Assignment:
Take from the listing each line that has the string "picture".

Extracted data:
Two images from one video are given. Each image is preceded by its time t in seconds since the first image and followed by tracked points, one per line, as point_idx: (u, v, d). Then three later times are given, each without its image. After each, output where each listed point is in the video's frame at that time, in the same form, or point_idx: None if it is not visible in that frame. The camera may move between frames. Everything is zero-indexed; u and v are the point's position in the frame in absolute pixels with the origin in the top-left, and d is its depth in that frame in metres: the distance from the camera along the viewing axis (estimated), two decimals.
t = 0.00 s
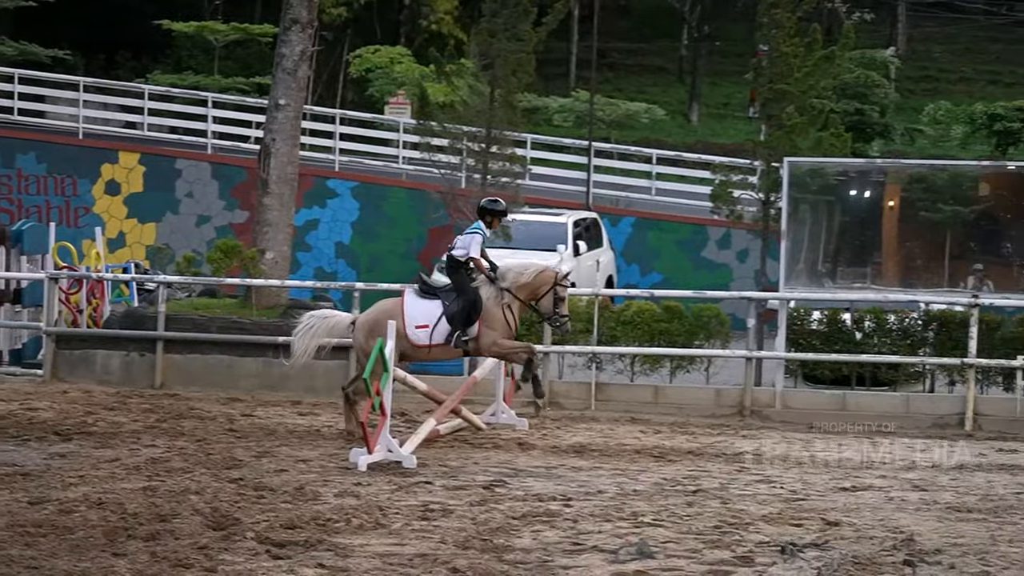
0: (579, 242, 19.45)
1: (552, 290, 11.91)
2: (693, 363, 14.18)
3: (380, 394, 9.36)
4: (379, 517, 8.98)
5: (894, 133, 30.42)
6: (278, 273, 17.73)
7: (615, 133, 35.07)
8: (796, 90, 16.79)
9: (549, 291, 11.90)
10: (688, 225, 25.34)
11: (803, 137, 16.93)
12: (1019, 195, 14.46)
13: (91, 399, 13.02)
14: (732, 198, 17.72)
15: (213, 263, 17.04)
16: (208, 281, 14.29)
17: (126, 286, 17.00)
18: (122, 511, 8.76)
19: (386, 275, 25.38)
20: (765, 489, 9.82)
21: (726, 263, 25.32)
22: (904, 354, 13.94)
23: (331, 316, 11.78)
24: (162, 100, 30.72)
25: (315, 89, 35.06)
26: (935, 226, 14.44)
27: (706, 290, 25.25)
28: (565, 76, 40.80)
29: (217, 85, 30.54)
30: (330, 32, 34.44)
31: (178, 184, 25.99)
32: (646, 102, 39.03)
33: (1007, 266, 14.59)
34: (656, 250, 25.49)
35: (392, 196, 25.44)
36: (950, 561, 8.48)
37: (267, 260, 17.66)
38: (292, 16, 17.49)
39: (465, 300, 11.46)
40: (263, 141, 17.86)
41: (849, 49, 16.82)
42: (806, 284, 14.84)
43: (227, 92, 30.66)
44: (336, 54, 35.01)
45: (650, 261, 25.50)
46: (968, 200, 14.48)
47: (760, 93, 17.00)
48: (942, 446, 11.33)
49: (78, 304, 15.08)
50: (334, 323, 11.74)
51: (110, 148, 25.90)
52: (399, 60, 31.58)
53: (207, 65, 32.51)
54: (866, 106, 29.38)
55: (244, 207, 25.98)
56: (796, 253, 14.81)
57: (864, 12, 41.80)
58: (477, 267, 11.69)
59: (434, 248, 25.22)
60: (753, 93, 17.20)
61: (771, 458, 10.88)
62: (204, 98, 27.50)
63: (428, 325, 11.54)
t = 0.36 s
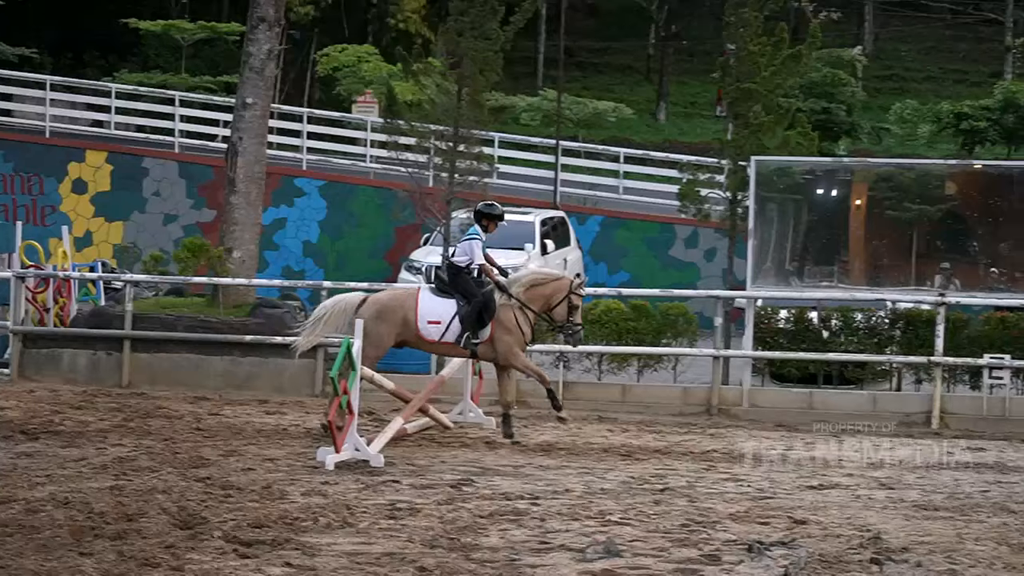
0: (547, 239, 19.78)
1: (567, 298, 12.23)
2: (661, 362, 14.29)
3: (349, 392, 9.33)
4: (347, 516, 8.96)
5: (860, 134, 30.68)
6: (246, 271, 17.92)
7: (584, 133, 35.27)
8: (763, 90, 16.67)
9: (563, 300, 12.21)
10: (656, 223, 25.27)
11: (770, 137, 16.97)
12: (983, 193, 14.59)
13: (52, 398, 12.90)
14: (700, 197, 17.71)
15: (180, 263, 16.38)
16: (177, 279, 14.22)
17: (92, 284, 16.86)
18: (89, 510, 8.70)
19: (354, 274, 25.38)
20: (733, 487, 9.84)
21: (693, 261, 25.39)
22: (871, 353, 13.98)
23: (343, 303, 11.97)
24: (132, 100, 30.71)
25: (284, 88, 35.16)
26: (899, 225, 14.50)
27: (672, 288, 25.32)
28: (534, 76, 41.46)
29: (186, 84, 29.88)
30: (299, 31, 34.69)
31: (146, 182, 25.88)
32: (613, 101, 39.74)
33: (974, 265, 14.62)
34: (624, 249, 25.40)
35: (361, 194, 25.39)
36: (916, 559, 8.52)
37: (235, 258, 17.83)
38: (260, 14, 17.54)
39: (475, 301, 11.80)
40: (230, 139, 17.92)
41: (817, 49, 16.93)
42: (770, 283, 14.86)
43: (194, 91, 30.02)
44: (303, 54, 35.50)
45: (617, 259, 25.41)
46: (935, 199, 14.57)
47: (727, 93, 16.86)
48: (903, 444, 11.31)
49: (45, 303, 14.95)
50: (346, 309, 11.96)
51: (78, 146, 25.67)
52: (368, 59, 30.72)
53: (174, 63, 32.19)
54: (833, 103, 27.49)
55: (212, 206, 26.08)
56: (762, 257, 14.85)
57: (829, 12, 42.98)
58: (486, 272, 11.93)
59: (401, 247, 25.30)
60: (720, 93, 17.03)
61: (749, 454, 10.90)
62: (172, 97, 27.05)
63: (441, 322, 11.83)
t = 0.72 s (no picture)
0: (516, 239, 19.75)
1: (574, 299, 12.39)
2: (628, 360, 14.30)
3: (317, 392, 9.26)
4: (315, 515, 8.96)
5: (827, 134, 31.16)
6: (213, 272, 17.85)
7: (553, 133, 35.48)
8: (730, 89, 16.29)
9: (572, 303, 12.37)
10: (622, 222, 25.30)
11: (738, 136, 16.43)
12: (949, 192, 14.76)
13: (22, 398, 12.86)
14: (667, 196, 17.16)
15: (148, 262, 16.45)
16: (144, 279, 14.25)
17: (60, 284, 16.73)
18: (57, 510, 8.68)
19: (322, 273, 25.22)
20: (701, 486, 9.85)
21: (661, 260, 25.36)
22: (838, 352, 14.11)
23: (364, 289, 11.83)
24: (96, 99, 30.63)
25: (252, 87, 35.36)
26: (864, 224, 14.69)
27: (638, 286, 25.30)
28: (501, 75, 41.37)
29: (152, 83, 30.42)
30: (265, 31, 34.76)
31: (114, 182, 25.79)
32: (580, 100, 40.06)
33: (940, 263, 14.83)
34: (591, 248, 25.46)
35: (329, 193, 25.22)
36: (883, 558, 8.54)
37: (203, 258, 17.73)
38: (227, 13, 17.55)
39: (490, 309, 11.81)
40: (197, 139, 17.84)
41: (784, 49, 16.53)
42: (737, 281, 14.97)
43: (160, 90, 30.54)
44: (270, 53, 35.52)
45: (584, 257, 25.49)
46: (902, 198, 14.76)
47: (694, 92, 16.39)
48: (871, 443, 11.29)
49: (12, 302, 14.99)
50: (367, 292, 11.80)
51: (44, 146, 25.70)
52: (335, 59, 30.90)
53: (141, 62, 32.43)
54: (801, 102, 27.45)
55: (180, 206, 25.88)
56: (723, 265, 14.90)
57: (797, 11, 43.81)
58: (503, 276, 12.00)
59: (369, 247, 25.09)
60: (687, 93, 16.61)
61: (716, 453, 10.90)
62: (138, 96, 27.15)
63: (455, 325, 11.74)
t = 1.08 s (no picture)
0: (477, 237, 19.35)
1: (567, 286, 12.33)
2: (589, 359, 14.37)
3: (278, 390, 9.24)
4: (275, 514, 8.95)
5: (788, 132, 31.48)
6: (174, 271, 17.78)
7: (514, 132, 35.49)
8: (691, 88, 16.66)
9: (567, 291, 12.31)
10: (582, 221, 25.69)
11: (698, 134, 16.84)
12: (910, 192, 15.27)
13: None
14: (628, 194, 17.50)
15: (108, 260, 16.66)
16: (103, 278, 14.27)
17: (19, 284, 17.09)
18: (17, 510, 8.67)
19: (283, 272, 25.49)
20: (661, 484, 9.86)
21: (622, 259, 25.74)
22: (798, 350, 14.20)
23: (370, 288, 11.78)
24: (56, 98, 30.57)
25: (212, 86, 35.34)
26: (823, 222, 15.25)
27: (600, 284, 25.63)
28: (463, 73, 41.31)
29: (113, 83, 30.47)
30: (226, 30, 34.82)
31: (74, 180, 26.12)
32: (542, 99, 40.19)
33: (900, 262, 15.32)
34: (553, 246, 25.87)
35: (289, 192, 25.56)
36: (843, 556, 8.57)
37: (163, 257, 17.66)
38: (187, 11, 17.58)
39: (496, 307, 11.75)
40: (157, 137, 17.79)
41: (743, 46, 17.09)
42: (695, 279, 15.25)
43: (121, 88, 30.65)
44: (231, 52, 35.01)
45: (546, 255, 25.90)
46: (862, 196, 15.31)
47: (656, 90, 16.73)
48: (832, 442, 11.33)
49: None
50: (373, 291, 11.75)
51: (5, 144, 26.01)
52: (295, 57, 31.88)
53: (102, 61, 32.70)
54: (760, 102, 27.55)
55: (140, 204, 26.15)
56: (683, 249, 15.21)
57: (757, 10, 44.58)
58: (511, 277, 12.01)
59: (329, 245, 25.32)
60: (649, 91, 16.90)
61: (676, 451, 10.91)
62: (97, 94, 27.44)
63: (458, 320, 11.63)
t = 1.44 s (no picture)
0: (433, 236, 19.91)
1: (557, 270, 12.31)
2: (546, 358, 14.45)
3: (234, 389, 9.23)
4: (231, 513, 8.94)
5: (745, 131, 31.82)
6: (130, 270, 17.67)
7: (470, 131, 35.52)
8: (646, 87, 17.26)
9: (558, 274, 12.30)
10: (540, 219, 26.03)
11: (655, 133, 17.57)
12: (866, 191, 15.09)
13: None
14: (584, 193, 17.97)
15: (65, 259, 16.46)
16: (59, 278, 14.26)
17: None
18: None
19: (240, 271, 25.71)
20: (618, 483, 9.86)
21: (580, 257, 26.12)
22: (753, 348, 14.23)
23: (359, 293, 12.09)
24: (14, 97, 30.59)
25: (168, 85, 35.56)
26: (782, 222, 15.18)
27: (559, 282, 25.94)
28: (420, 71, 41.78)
29: (70, 81, 31.18)
30: (182, 28, 35.06)
31: (30, 179, 26.20)
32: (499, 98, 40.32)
33: (856, 260, 15.16)
34: (511, 243, 26.19)
35: (246, 191, 25.81)
36: (799, 554, 8.60)
37: (119, 257, 17.56)
38: (143, 9, 17.50)
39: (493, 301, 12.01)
40: (114, 136, 17.65)
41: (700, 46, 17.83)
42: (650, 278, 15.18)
43: (77, 87, 31.50)
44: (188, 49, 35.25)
45: (504, 253, 26.15)
46: (819, 195, 15.19)
47: (613, 89, 17.30)
48: (787, 440, 11.40)
49: None
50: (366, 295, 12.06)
51: None
52: (252, 56, 31.52)
53: (57, 58, 33.94)
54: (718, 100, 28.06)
55: (97, 203, 26.20)
56: (640, 253, 15.13)
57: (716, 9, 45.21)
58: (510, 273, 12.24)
59: (286, 243, 25.61)
60: (606, 90, 17.48)
61: (634, 450, 10.90)
62: (54, 95, 27.73)
63: (456, 315, 11.96)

The answer:
t = 0.72 s (no picture)
t = 1.08 s (no picture)
t = 1.44 s (no picture)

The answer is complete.